Well got up this morning to hang all the fur and it was a cold one -12 but it went fast as I put all the pins in last night for hanging today knowing the cold was coming. All furs shipped to Fha today minus a few for tanning. Only fur missing in pic was my badger, a couple rats and a coyote. Feels good to be done, might go for rats later if I have time. OT


----------



## Mister ED (Apr 3, 2006)

Very nice Kurt. Pic sure looks funny though ... no rats, mink or beavers. Good thing you have the otters or everyone would think you were a land trapper, lol.


----------



## Mr. Botek (Mar 15, 2011)

Good job OT! 

Outdoor Hub mobile, the outdoor information engine


----------



## Fur-minator (Nov 28, 2007)

Great season and picture!


----------



## DIYsportsman (Dec 21, 2010)

Send that pic to ffg!


_OutdoorHub Mobile, the information engine of the outdoors._


----------



## FAAMECH (Jul 14, 2009)

Nice season OT.. Excellent presentation in the Picture.... Takin mine in the AM and sell fur tommorrow night.......time for ice fishing


----------



## Sprytle (Jan 8, 2005)

Thats some good looking fur Kurt! Great pic.


-Bob


----------



## Seaarkshooter (Nov 5, 2009)

Very nice! Someday I hope to hang k9s like that!

Outdoor Hub mobile, the outdoor information engine


----------



## HunterHawk (Dec 8, 2005)

Whoa! The world really is ending  

haha jk buddy nice haul!

it was funny though i havent been on here much this year so as ed said i wasnt expecting all the k-9s congrats! and your grouse thank you.


----------



## Beavermeadow trapper (Jan 15, 2011)

Great job! and nice looking pic


----------



## ottertrapper (Jan 6, 2006)

HunterHawk said:


> Whoa! The world really is ending
> 
> haha jk buddy nice haul!
> 
> it was funny though i havent been on here much this year so as ed said i wasnt expecting all the k-9s congrats! and your grouse thank you.

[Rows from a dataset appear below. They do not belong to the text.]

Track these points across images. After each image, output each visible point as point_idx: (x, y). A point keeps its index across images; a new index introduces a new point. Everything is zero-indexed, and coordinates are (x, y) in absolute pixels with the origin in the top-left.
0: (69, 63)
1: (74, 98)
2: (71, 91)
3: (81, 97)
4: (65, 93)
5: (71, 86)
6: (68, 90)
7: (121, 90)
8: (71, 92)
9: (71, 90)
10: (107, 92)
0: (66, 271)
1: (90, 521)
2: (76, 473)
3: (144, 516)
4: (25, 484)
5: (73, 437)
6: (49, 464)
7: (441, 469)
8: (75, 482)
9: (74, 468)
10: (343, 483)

Haha good one! Yeah I seldom splash in the water anymore, but hey at least I had otters in that pic  How you been? OT


----------



## HunterHawk (Dec 8, 2005)

Ya if you are going to have the name ot you better have your 2 otters in there.
I have been doing well out here..need to get into fishing more though I think. Hope all is well with you


----------



## U.P. trappermark (Jul 4, 2010)

Awesome picture OT, lots of nice looking fur. Congrats on a great season.
You really should send that pic to F-F-G.


----------



## David G Duncan (Mar 26, 2000)

Kurt,

Thank you for sharing this keep sake photo!

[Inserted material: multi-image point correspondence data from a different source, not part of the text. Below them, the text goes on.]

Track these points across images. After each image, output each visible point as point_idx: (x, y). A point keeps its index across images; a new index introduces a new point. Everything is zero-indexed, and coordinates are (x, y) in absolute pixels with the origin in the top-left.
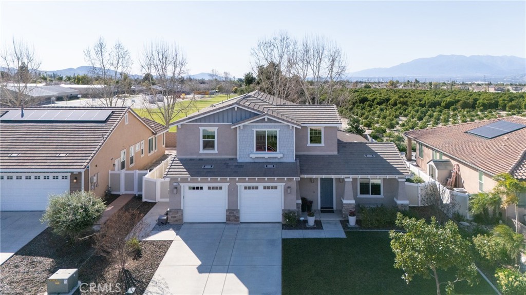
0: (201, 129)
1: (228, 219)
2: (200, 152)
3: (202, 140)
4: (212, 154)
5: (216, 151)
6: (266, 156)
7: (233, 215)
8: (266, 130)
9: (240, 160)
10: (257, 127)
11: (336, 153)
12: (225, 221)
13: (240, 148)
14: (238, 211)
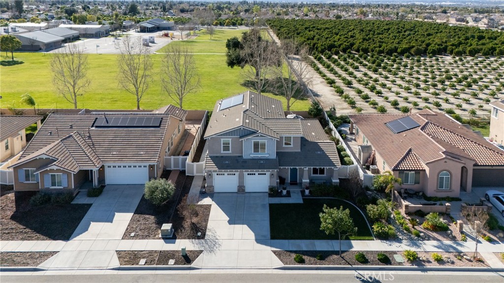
0: (222, 140)
1: (239, 191)
2: (221, 152)
3: (222, 145)
4: (228, 153)
5: (230, 152)
6: (260, 156)
7: (241, 189)
8: (260, 141)
9: (244, 157)
10: (255, 139)
11: (299, 151)
12: (236, 191)
13: (245, 150)
14: (244, 187)
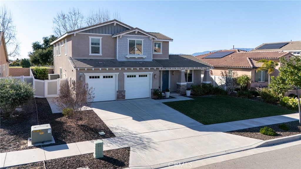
0: (90, 38)
1: (118, 97)
2: (90, 55)
3: (90, 46)
4: (98, 56)
5: (101, 54)
6: (135, 57)
7: (121, 95)
8: (136, 39)
9: (119, 60)
10: (130, 37)
11: (168, 59)
13: (119, 51)
14: (124, 91)
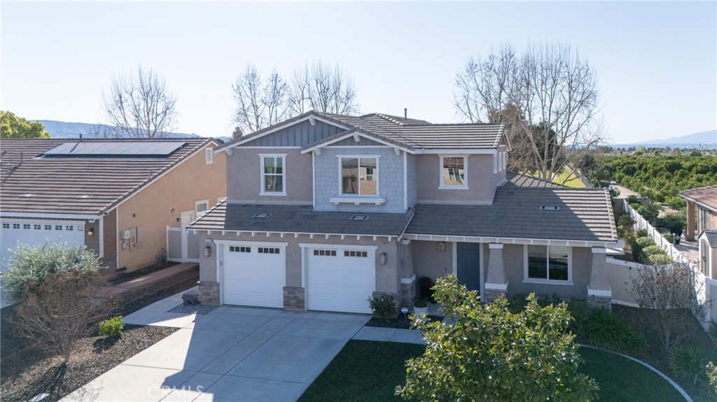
0: (262, 156)
1: (286, 303)
2: (261, 194)
3: (263, 174)
4: (279, 198)
5: (284, 193)
7: (294, 297)
8: (359, 157)
9: (317, 208)
10: (344, 152)
11: (489, 202)
12: (282, 307)
13: (318, 187)
14: (302, 290)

You definitely had a great season and this photo recording the results is well worth the effort involved in setting it up.


----------



## Moose57 (Sep 7, 2009)

Great photo! Job well done!!!


----------



## FREEPOP (Apr 11, 2002)

Very nice catch, put-up and pic. You're gonna need a bigger barn next year.


----------



## ottertrapper (Jan 6, 2006)

FREEPOP said:


> Very nice catch, put-up and pic. You're gonna need a bigger barn next year.


Thank FP! No won't need a bigger barn anytime soon, gonna have less time from here on out, but would trade it any time to raise my kids. OT


----------